- [Compito da svolgere]:
Secondo il testo della pagina, da quale data i centri della Fondazione Don Gnocchi hanno adottato i provvedimenti sull'uso delle mascherine?

- [Testo della pagina]:
..............................

La circostanza delle mascherine viene raccontata anche da un altro operatore socio sanitario, che preferisce rimanere anonimo, ma è tra i firmatari dell’esposto: “Anche a me, come ad altri – spiega l’uomo – hanno detto che le mascherine non erano necessarie. Ci hanno spiegato che non c’erano casi di persone che provenivano dalle zone rosse nel nostro reparto e quindi non vi era alcun motivo per indossare protezioni che avrebbero solo creato allarmismo nei pazienti e nei loro familiari”. Nella denuncia depositata ieri dall’avvocato Remolo Reboa, che rappresentata i lavoratori, poi si specifica anche che “malgrado la situazione emergenziale in Lombardia, nel periodo tra il 2 ed il 16 marzo non è stata mai effettuata un’idonea sanificazione degli ambienti, ancorché trattasi di struttura sanitaria”.
Sono accuse che la Fondazione Don Gnocchi respinge punto per punto. “Rispetto all’utilizzo delle mascherine da parte degli operatori sanitari – si spiega in una nota – sono stati adottati, già dal 24 di febbraio, da parte di tutti i centri di Fondazione Don Gnocchi, ivi compreso l’Istituto Palazzolo di Milano, provvedimenti operativi che hanno recepito i protocolli dell’Istituto Superiore della Sanità e dell’Oms. Non corrisponde al vero, e costituisce grave ed infondata accusa, che detti provvedimenti abbiano impedito agli operatori sanitari l’utilizzo delle mascherine ‘per non spaventare l’utenza’”.
E ancora: “I dati della positività degli operatori, triste e fisiologica conseguenza dell’attuale pandemia – continua la nota – sono stati trattati, sotto ogni profilo, in linea con la normativa sulla privacy e nel pieno rispetto delle direttive sanitarie in essere; costituisce pertanto affermazione assurda e destituita da ogni fondamento giuridico e fattuale che sarebbero stati ‘tenuti nascosti moltissimi casi di lavoratori contagiati’. Ciò premesso, qualora la notizia della presentazione della denuncia fosse verificata, Fondazione Don Gnocchi si riserva di agire in tutte le sedi competenti, civili e penali, affinché venga accertata la falsità e la calunniosità delle notizie propalate e ne vengano perseguiti i responsabili”.

..............................

Voci salvate:
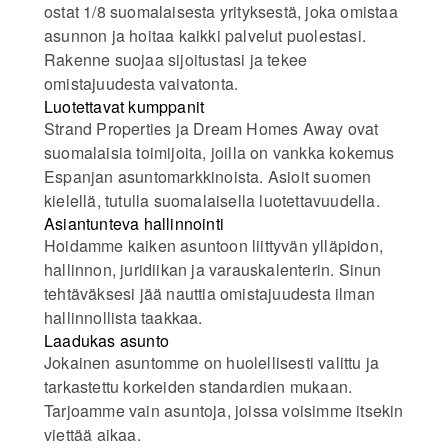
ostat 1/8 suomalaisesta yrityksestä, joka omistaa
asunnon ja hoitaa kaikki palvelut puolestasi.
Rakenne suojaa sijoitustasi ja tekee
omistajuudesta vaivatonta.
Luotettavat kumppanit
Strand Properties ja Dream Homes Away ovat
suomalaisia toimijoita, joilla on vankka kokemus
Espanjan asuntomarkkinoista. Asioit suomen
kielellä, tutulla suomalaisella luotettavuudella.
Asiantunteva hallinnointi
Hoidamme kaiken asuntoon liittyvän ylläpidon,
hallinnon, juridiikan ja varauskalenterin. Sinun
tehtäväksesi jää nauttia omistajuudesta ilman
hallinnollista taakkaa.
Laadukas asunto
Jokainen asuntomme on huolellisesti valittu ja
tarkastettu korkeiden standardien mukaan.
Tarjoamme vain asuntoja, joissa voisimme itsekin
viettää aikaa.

..............................

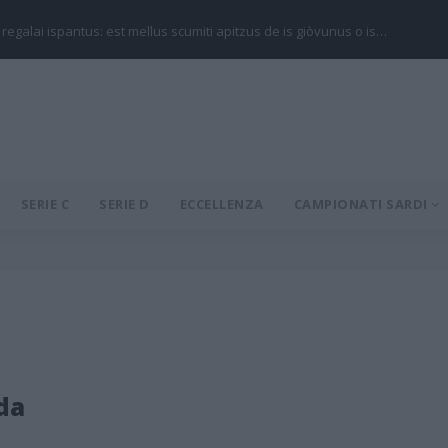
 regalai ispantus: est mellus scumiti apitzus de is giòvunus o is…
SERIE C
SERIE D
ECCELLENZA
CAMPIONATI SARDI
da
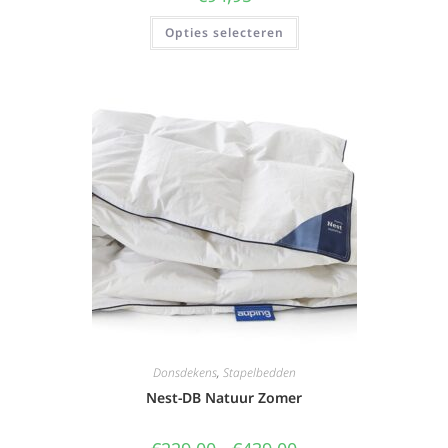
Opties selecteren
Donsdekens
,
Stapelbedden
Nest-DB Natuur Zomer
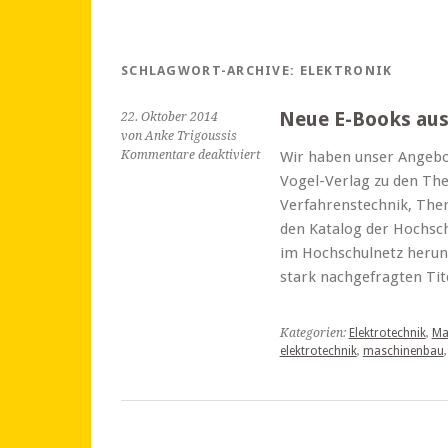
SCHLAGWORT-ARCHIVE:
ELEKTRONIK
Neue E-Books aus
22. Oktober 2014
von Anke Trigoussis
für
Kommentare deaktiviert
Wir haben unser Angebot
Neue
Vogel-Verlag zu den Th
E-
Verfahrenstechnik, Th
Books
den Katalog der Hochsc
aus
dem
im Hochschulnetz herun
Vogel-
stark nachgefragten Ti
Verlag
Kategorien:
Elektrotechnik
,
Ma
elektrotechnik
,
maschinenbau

..............................

- [Risposta]:
Dal 24 febbraio.